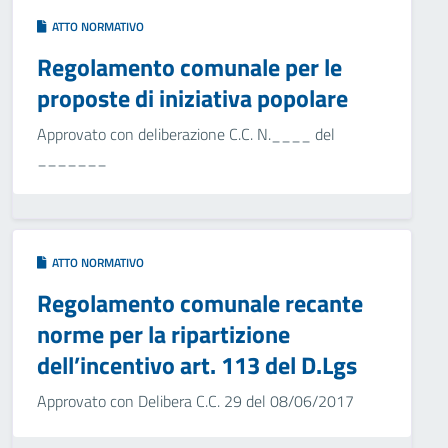
ATTO NORMATIVO
Regolamento comunale per le
proposte di iniziativa popolare
Approvato con deliberazione C.C. N.____ del
_______
ATTO NORMATIVO
Regolamento comunale recante
norme per la ripartizione
dell’incentivo art. 113 del D.Lgs
Approvato con Delibera C.C. 29 del 08/06/2017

Work order »
Update the text of the rows above by replacing every "ATTO NORMATIVO" with "ATTO REGOLAMENTARE" and keeping everything else the same. Leave out the pictures.

Answer area »
ATTO REGOLAMENTARE
Regolamento comunale per le
proposte di iniziativa popolare
Approvato con deliberazione C.C. N.____ del
_______
ATTO REGOLAMENTARE
Regolamento comunale recante
norme per la ripartizione
dell’incentivo art. 113 del D.Lgs
Approvato con Delibera C.C. 29 del 08/06/2017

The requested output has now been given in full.